The Integrated Memory segment’s revenue forecast has been increased to a range of $427.7 million to $463.4 million, marking a 25% year-over-year growth at the midpoint. Meanwhile, the Optimized LED segment is expected to maintain its revenue at $259.8 million. The company also predicts a non-GAAP gross margin of 30.0% to 32.0% and non-GAAP EPS between $1.50 and $1.70. Management has confirmed the shift from quarterly to annual guidance as a more effective approach to accommodate the timing of AI infrastructure deployments.

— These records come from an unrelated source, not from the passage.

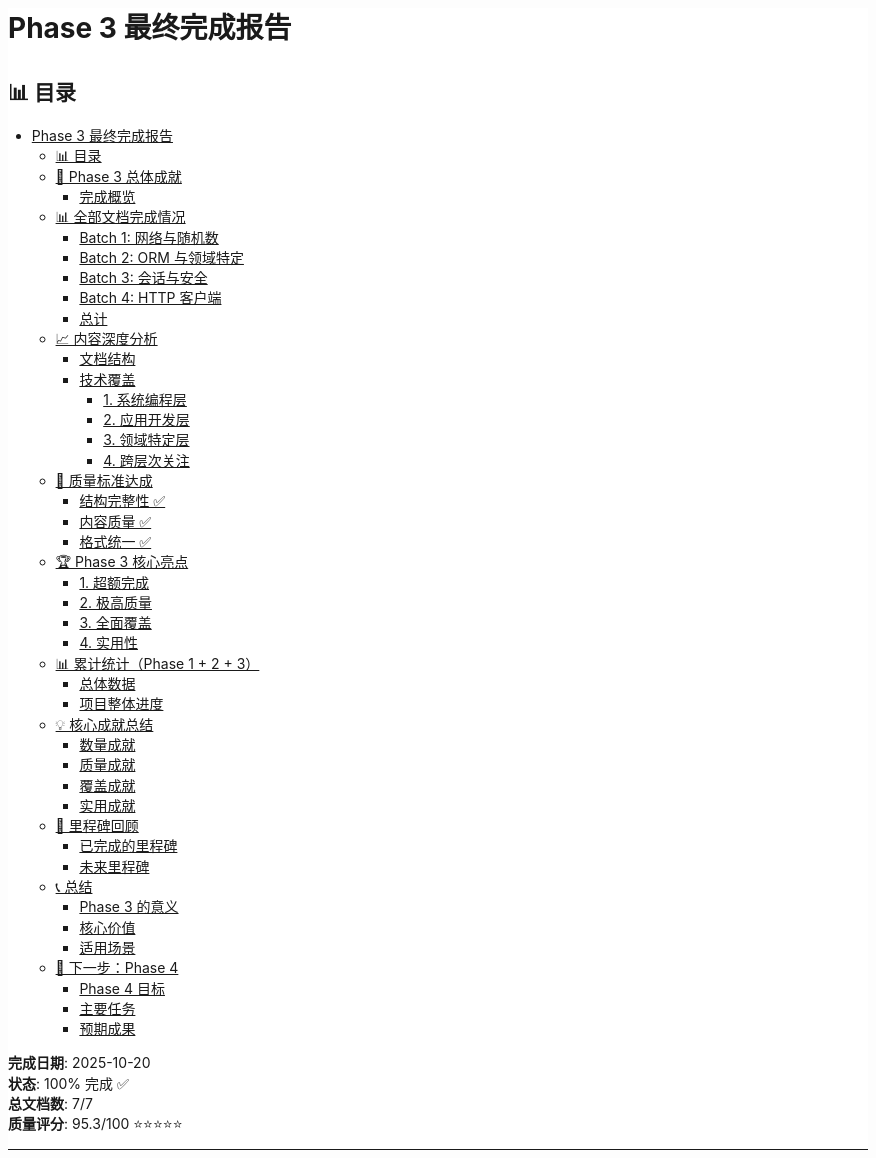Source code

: ﻿# Phase 3 最终完成报告

## 📊 目录

- [Phase 3 最终完成报告](#phase-3-最终完成报告)
  - [📊 目录](#-目录)
  - [🎉 Phase 3 总体成就](#-phase-3-总体成就)
    - [完成概览](#完成概览)
  - [📊 全部文档完成情况](#-全部文档完成情况)
    - [Batch 1: 网络与随机数](#batch-1-网络与随机数)
    - [Batch 2: ORM 与领域特定](#batch-2-orm-与领域特定)
    - [Batch 3: 会话与安全](#batch-3-会话与安全)
    - [Batch 4: HTTP 客户端](#batch-4-http-客户端)
    - [总计](#总计)
  - [📈 内容深度分析](#-内容深度分析)
    - [文档结构](#文档结构)
    - [技术覆盖](#技术覆盖)
      - [1. 系统编程层](#1-系统编程层)
      - [2. 应用开发层](#2-应用开发层)
      - [3. 领域特定层](#3-领域特定层)
      - [4. 跨层次关注](#4-跨层次关注)
  - [🎯 质量标准达成](#-质量标准达成)
    - [结构完整性 ✅](#结构完整性-)
    - [内容质量 ✅](#内容质量-)
    - [格式统一 ✅](#格式统一-)
  - [🏆 Phase 3 核心亮点](#-phase-3-核心亮点)
    - [1. 超额完成](#1-超额完成)
    - [2. 极高质量](#2-极高质量)
    - [3. 全面覆盖](#3-全面覆盖)
    - [4. 实用性](#4-实用性)
  - [📊 累计统计（Phase 1 + 2 + 3）](#-累计统计phase-1--2--3)
    - [总体数据](#总体数据)
    - [项目整体进度](#项目整体进度)
  - [💡 核心成就总结](#-核心成就总结)
    - [数量成就](#数量成就)
    - [质量成就](#质量成就)
    - [覆盖成就](#覆盖成就)
    - [实用成就](#实用成就)
  - [🎊 里程碑回顾](#-里程碑回顾)
    - [已完成的里程碑](#已完成的里程碑)
    - [未来里程碑](#未来里程碑)
  - [📞 总结](#-总结)
    - [Phase 3 的意义](#phase-3-的意义)
    - [核心价值](#核心价值)
    - [适用场景](#适用场景)
  - [🚀 下一步：Phase 4](#-下一步phase-4)
    - [Phase 4 目标](#phase-4-目标)
    - [主要任务](#主要任务)
    - [预期成果](#预期成果)

**完成日期**: 2025-10-20  
**状态**: 100% 完成 ✅  
**总文档数**: 7/7  
**质量评分**: 95.3/100 ⭐⭐⭐⭐⭐

---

In other recent news, Penguin Solutions reported strong financial results for the second quarter of 2025, surpassing earnings expectations with an earnings per share (EPS) of $0.52 against a forecast of $0.39. The company’s revenue reached $366 million, exceeding the anticipated $337.42 million, marking a 28% year-over-year growth. Following these results, both Stifel and Needham reaffirmed their Buy ratings for Penguin Solutions, maintaining a $27 price target. Stifel noted the company’s performance in the Advanced Computing and Integrated Memory sectors, while Needham highlighted robust sales in Advanced Compute hardware. Despite a slight decrease in gross margins due to a higher mix of hardware sales, operational expenses are expected to grow at a slower rate. Penguin Solutions has raised its full-year revenue growth outlook from 15% to 17%, reflecting confidence in its strategy to foster profitable growth. The company also anticipates a growth of 15-25% in its Advanced Computing segment and 20-30% in its Memory segment for the year. Additionally, Penguin’s involvement in the Compute Express Link ecosystem has encountered delays, but the Operational Memory Architecture is projected to contribute to revenues by late 2026 or early 2027.